The global economy has lost momentum but will avoid a recession given the “more patient” Federal Reserve and stimulus from China, said IMF Managing Director Christine Lagarde, on Tuesday.
While 70% of the global economy will experience a downturn this year, “we do not see a recession in the near term. In fact, we expect some pickup in growth in the second half of 2019 and into 2020,” Lagarde said, in a speech to the U.S. Chamber of Commerce.
The expected rebound is “precarious,” Lagarde warned, and vulnerable to risks such as Brexit, high debt levels, and trade tensions. At the moment, the slowdown is “across the board,” she noted, including wealthy and emerging countries.

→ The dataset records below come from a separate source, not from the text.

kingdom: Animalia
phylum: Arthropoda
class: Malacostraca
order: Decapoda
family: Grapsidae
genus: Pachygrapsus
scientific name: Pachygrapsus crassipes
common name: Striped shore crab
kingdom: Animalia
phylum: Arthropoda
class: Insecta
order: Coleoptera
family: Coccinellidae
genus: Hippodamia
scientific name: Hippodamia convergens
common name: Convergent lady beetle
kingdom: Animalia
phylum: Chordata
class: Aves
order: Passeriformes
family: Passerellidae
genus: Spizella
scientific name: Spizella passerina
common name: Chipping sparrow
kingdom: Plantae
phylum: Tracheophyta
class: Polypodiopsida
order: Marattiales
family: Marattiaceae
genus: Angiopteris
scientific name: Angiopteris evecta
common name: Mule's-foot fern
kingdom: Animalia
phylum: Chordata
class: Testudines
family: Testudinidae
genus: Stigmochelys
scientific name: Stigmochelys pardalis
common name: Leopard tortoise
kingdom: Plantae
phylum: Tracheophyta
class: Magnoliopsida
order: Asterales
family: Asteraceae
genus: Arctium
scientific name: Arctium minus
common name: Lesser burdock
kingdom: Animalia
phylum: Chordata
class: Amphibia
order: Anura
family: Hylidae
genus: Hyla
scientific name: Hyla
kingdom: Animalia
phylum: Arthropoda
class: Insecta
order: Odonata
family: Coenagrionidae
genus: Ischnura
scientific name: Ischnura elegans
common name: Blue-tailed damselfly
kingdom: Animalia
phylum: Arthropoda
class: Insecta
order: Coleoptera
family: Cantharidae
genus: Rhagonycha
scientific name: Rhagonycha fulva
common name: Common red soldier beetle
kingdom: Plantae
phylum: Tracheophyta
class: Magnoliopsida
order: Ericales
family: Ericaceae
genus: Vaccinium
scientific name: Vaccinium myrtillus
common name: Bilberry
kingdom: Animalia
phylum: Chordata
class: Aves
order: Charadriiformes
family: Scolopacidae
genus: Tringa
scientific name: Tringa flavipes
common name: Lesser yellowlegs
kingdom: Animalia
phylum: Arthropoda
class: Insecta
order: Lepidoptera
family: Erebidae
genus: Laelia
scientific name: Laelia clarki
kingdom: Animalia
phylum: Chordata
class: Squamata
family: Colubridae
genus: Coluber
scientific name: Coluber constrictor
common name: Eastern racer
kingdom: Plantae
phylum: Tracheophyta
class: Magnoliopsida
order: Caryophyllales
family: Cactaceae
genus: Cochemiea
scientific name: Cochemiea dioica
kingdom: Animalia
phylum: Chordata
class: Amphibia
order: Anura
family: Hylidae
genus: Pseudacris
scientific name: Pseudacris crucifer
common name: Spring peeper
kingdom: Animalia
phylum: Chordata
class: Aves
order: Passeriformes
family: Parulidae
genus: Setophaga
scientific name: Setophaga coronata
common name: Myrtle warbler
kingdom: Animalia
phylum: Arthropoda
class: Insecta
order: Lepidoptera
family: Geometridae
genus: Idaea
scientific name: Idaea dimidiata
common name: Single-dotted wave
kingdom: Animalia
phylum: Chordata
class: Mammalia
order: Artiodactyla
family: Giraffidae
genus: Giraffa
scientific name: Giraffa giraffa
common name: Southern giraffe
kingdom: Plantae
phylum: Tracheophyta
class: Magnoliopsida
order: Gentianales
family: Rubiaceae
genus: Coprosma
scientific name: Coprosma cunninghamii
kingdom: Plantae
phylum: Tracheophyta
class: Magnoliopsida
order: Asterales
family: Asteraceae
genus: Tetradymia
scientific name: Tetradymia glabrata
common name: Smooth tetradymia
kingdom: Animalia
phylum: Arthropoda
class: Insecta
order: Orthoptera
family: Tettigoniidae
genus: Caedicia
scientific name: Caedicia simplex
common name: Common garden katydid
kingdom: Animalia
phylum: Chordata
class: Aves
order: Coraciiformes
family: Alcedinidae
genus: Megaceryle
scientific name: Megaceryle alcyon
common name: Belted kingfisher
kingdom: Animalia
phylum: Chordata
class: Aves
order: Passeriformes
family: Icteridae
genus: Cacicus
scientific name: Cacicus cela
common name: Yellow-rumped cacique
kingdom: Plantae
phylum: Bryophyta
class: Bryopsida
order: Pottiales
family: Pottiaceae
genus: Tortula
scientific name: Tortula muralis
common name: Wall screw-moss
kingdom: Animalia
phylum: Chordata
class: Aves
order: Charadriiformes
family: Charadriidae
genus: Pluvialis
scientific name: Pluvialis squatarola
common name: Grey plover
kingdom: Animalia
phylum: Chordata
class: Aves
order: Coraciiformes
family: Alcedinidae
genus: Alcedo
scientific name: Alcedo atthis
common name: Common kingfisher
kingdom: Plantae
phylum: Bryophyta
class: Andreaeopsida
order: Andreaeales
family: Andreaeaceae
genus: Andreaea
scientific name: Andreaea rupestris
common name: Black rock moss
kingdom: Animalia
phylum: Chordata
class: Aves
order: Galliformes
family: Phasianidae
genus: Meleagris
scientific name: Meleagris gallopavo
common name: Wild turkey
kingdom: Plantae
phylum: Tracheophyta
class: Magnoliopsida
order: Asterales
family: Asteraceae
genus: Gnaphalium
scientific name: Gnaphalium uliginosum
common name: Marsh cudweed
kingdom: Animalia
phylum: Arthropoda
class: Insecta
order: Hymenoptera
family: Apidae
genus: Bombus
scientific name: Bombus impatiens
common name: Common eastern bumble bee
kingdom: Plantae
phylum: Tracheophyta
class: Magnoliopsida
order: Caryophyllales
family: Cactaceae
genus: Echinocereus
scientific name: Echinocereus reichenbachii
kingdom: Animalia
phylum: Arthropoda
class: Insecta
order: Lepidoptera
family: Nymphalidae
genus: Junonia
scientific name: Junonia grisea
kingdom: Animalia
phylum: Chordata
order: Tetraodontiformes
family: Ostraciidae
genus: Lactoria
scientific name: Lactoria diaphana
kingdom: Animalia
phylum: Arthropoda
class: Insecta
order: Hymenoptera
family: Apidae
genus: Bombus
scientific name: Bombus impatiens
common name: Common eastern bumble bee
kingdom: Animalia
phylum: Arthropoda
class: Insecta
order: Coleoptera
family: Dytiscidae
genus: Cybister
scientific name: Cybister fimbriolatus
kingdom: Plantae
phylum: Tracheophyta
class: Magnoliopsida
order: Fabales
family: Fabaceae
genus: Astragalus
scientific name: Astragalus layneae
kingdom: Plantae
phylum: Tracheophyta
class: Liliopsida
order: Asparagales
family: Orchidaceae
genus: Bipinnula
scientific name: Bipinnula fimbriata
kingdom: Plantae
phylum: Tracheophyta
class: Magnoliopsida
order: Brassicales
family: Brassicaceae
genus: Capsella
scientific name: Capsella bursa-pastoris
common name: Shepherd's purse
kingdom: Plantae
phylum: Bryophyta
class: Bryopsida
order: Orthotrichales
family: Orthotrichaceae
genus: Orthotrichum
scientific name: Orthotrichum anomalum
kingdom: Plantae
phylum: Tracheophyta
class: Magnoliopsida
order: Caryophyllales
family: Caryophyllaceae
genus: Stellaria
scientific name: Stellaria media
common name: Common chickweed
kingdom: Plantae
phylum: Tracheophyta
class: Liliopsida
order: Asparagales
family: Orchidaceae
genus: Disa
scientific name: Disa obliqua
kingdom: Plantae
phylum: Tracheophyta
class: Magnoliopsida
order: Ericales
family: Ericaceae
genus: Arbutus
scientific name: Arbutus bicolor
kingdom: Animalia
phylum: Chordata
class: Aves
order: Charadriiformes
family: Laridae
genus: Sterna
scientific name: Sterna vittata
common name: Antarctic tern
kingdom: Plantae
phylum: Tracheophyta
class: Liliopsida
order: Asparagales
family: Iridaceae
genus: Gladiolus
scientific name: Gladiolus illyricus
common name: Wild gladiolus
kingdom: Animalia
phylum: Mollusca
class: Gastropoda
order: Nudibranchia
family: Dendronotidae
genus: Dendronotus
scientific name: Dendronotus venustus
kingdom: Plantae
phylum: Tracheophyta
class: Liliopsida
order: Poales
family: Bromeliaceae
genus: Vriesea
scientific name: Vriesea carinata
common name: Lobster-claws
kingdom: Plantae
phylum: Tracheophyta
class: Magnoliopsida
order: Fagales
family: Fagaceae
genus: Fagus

A sharper-than-expected tightening of financial conditions is another risk, the IMF chief said.
Eric LeCompte, executive director of Jubilee USA, said he thought the undercurrent of Lagarde’s speech was “heightening concern for economic stability and growth.”
In her speech, Largarde warned again that there would be no winners in a trade war between the U.S. and China.
She said if tariffs on all goods traded between the two countries went up by 25 percentage points, that alone would reduce U.S. annual gross domestic product by up to 0.6% and China annual GDP by up to 1.5%.
The Dow Jones Industrial Average DJIA, -0.30% closed down by more than 80 points in Tuesday trading snapping a three-day win streak. Other stock indexes finished higher.